What if, what if the 4 soils are not a moral comparison, but pictures of the seasons of life, journeys and paths that we may stumble on on our faith walk? What if, these are various pictures of what you might face, what you’re likely to face? 

In fact the biblical commentators are not even sure exactly which is which. Let me explain. In Matthew, Mark, Luke, the wording on each is slightly different and confusing which is the seed, the message, and the seed sown, the one who hears the message. There is confusion, which is why the reading is unclear with phrasing like, “he that was sown”, (is it the message that’s sown or the person?) or “this is he who hears the word that which was sown.” Maybe we’re not supposed to identify with one of the 4 soils, but various seeds sown in different environments. Because the gospel was never about what WE do, our merits, our efforts. So why would this story’s moral be, be better soil? No. 

And my last question is, this is the parable of the Sower. So, who is Sowing? Is it God? If so, why does this farmer not really know how to farm by scattering seeds on paths, rocky soil, or among thorns. Is this God, a really bad farmer? Here’s what I think. God is not the most efficient farmer, no, but a generous, loving, hopeful farmer, a hopelessly romantic famer, who will scatter the seeds whatever God likes, which is, everywhere. Even on the path, even to the dangerous places, even the most unlikely bad soil places. If the seed is the good news, then no matter where you are, what you are facing in life, what kind of soil you are or what rocks or thorns you may bear, God sows. And maybe part of the faith journey has seasons where things don’t always take root and grow.
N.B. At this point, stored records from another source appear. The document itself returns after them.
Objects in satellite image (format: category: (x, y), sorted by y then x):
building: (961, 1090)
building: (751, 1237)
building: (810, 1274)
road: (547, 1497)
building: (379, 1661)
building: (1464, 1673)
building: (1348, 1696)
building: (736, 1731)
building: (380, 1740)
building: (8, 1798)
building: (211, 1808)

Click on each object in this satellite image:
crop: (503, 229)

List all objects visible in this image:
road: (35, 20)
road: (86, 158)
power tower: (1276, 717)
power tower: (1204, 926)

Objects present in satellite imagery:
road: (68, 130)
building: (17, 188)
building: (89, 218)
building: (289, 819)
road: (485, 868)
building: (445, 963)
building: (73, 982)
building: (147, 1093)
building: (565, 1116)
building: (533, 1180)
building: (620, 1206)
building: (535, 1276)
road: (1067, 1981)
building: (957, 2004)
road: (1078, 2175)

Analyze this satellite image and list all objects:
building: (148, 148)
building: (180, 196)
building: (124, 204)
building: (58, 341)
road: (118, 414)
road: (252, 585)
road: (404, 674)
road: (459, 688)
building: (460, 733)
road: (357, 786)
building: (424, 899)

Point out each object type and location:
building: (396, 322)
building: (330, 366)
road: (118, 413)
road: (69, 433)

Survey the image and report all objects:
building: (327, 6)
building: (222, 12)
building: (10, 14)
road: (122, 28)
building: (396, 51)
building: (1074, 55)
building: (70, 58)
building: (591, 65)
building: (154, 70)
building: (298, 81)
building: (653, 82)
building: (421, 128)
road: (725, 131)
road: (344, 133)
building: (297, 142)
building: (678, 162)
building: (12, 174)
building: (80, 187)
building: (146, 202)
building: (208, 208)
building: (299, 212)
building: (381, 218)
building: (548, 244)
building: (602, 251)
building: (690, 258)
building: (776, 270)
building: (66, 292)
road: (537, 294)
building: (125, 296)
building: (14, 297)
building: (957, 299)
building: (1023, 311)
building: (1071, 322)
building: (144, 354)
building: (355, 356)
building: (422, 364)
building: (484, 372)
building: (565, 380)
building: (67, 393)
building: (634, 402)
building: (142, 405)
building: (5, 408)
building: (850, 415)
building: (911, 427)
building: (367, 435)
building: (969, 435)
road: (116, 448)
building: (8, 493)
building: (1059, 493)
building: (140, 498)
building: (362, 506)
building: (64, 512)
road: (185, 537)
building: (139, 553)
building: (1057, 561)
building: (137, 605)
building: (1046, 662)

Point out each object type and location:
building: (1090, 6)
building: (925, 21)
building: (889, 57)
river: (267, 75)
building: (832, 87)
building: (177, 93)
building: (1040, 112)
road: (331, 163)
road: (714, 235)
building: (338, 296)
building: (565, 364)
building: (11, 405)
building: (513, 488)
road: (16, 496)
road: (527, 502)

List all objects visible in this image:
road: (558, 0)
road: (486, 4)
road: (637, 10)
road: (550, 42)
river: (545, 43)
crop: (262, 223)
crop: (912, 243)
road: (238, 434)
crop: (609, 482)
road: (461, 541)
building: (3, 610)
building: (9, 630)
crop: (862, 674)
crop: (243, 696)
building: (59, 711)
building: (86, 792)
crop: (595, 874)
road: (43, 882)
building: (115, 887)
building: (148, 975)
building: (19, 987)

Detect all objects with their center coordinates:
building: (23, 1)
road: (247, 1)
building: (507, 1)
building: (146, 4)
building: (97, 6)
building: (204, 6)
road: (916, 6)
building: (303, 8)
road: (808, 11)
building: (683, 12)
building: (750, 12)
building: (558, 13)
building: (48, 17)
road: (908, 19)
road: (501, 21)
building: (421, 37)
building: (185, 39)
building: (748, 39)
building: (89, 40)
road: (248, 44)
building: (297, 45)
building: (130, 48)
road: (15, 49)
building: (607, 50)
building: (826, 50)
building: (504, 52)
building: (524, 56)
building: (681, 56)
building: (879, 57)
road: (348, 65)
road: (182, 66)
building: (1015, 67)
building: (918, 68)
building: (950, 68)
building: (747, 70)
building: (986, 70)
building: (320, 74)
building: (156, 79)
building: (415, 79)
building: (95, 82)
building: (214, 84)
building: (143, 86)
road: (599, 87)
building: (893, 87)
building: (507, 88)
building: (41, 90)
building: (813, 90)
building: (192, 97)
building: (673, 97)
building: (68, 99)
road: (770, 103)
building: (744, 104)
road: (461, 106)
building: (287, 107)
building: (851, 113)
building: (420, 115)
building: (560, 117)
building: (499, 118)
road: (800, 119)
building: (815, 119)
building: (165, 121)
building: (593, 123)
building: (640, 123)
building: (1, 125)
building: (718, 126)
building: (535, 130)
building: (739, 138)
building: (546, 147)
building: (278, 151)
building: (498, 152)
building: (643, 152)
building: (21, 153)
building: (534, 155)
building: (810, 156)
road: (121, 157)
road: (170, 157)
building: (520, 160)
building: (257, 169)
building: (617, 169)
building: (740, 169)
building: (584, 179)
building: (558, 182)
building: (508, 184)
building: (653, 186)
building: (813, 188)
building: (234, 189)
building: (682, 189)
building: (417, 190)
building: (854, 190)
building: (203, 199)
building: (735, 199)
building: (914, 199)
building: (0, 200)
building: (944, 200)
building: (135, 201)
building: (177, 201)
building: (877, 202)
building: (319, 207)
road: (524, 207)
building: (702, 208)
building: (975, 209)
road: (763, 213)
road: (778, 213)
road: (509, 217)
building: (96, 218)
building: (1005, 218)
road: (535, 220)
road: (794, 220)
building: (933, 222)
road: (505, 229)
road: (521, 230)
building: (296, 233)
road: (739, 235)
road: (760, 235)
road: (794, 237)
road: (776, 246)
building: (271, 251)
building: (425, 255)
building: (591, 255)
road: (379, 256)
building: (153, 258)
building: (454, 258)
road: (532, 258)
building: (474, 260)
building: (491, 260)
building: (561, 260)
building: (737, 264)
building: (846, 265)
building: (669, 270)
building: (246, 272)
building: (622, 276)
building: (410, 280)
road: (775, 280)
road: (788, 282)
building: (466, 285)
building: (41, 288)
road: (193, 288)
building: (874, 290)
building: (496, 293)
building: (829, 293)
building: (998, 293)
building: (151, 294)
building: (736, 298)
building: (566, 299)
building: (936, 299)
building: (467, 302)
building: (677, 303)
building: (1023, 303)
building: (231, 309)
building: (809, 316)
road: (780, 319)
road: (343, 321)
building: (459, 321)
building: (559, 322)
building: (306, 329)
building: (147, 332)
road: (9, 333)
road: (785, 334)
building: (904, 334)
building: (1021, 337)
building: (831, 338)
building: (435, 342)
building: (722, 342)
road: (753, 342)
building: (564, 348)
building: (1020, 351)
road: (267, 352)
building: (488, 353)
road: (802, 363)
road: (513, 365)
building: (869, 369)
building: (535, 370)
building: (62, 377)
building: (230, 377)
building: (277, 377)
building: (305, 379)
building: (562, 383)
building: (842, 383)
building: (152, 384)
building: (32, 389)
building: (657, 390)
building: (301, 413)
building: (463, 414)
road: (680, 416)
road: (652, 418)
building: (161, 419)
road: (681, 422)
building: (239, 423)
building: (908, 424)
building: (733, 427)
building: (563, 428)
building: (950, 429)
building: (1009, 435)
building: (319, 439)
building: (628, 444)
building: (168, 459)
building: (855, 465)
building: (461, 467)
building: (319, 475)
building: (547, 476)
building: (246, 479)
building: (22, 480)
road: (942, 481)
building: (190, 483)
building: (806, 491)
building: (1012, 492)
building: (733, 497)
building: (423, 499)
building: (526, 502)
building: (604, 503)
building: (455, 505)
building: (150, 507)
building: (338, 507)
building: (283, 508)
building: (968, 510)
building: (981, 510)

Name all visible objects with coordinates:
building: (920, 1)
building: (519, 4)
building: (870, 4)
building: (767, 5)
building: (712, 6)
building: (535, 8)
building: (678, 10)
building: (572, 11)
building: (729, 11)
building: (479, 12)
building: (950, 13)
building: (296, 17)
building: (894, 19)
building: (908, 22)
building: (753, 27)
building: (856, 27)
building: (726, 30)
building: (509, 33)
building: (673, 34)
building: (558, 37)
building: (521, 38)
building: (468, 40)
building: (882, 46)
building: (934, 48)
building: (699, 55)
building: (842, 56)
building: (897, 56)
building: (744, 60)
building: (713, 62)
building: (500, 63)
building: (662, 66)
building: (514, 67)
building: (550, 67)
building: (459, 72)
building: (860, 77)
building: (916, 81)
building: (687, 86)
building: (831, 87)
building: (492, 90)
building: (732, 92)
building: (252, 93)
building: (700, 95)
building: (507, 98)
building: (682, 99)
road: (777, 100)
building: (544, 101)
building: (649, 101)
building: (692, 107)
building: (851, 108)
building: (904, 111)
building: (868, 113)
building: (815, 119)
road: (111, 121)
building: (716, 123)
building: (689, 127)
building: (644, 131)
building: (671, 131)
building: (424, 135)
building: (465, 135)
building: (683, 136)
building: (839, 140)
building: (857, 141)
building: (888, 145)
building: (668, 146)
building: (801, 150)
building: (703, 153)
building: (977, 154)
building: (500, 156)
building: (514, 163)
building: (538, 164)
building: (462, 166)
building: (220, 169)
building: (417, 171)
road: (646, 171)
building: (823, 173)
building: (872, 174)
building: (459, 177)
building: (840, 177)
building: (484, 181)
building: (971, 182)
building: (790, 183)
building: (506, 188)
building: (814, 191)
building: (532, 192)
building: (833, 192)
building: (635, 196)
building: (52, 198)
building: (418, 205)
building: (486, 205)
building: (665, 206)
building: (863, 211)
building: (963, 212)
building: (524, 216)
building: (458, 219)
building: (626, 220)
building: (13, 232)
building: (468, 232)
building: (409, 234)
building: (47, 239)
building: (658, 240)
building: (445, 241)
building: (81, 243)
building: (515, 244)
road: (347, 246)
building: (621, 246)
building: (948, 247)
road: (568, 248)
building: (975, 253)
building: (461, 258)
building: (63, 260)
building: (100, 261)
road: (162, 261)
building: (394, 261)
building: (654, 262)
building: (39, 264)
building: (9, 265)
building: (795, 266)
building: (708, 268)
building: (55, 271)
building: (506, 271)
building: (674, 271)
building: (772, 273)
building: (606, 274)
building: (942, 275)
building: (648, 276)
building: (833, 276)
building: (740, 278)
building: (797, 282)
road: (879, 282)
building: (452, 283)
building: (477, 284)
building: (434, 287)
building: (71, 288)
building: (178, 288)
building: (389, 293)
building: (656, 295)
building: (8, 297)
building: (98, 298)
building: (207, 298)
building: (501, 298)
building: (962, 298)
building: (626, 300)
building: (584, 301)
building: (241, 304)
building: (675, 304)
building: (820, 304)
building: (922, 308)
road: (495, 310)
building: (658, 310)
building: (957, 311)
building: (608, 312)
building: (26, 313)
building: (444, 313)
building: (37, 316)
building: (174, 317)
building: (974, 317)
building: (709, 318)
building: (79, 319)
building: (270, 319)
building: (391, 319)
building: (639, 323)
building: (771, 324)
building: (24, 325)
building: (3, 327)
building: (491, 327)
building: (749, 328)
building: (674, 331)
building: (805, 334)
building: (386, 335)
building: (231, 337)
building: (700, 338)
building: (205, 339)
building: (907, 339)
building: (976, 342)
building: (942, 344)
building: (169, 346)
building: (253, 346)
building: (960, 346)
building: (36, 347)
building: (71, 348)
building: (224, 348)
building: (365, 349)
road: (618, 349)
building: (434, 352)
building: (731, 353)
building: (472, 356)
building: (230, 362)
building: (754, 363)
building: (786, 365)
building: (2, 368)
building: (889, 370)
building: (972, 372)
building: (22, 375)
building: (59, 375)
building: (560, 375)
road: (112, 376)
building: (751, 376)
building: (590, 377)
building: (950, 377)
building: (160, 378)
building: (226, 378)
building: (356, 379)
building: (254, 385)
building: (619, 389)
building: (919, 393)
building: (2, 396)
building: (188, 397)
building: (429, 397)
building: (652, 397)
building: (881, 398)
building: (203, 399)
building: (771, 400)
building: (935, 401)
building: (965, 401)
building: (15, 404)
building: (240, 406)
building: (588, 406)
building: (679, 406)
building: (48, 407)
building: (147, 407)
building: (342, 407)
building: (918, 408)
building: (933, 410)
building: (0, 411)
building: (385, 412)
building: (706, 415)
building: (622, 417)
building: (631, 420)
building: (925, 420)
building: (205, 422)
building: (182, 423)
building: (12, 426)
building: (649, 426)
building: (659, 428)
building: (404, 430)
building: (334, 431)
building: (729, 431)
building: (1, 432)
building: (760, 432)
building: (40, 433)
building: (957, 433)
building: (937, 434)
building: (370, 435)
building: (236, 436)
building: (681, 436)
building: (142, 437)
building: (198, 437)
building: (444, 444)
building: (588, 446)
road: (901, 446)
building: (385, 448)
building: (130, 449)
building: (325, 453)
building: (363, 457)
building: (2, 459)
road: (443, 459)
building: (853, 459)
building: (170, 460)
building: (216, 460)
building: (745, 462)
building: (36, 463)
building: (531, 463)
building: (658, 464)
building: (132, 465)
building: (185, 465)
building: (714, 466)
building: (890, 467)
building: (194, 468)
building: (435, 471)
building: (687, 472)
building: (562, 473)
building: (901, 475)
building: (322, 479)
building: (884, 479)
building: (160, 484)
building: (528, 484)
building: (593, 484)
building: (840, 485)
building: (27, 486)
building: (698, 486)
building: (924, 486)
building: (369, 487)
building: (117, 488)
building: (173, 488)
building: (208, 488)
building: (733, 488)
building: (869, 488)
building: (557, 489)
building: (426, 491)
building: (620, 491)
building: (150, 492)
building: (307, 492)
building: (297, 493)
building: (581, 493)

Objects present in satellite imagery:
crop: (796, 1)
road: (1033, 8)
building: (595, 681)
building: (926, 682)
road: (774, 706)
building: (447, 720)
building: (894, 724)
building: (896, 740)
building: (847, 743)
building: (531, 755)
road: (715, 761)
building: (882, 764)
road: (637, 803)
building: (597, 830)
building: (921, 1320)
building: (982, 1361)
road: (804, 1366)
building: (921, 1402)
Maybe it’s an encouragement to us all who are not always bearing awesome fruit, showing us, that in life, there may be times we find ourselves in the busy path caught up, under a rock enduring heavy burden, among thorns bearing scars, and the parable of the sower says, even there I will sow. Sure, good soil is nice, but it might not always be the case. And Jesus gives us this parable to journey through our complicated lives with to say, I will sow in you again and again, relentlessly, foolishly, and you will bear fruit one day. Because the message of the good news is always, not what we do, but what God does, not our merits of how well we garden, but the good news is, God is the great Gardner. That is the seed I pray will be sown to you today, no matter what kind of week you’ve had or you will have, for it is God who sows, nurtures, grows, and gathers with God’s abundant grace pouring into us. May it be so. Let me pray for us. 

Generous Loving Farmer, we thank you that you are a constant source of lights, pouring upon us living water, helping us grow. Would you grow us up with resilience, even in the face of adversity in this world, that you know so well. Would you walk with us even through valley of death, parched, no bearing fruit, and reminds us that there, you don’t condemn us saying why haven’t you got fruit. Instead you love us, forgive us, have compassion toward us and move with us through the next season and the next. May we know the ever present power of your love, and walk in that love, no matter what paths we may face today and this week. Pray in Jesus Name. Amen.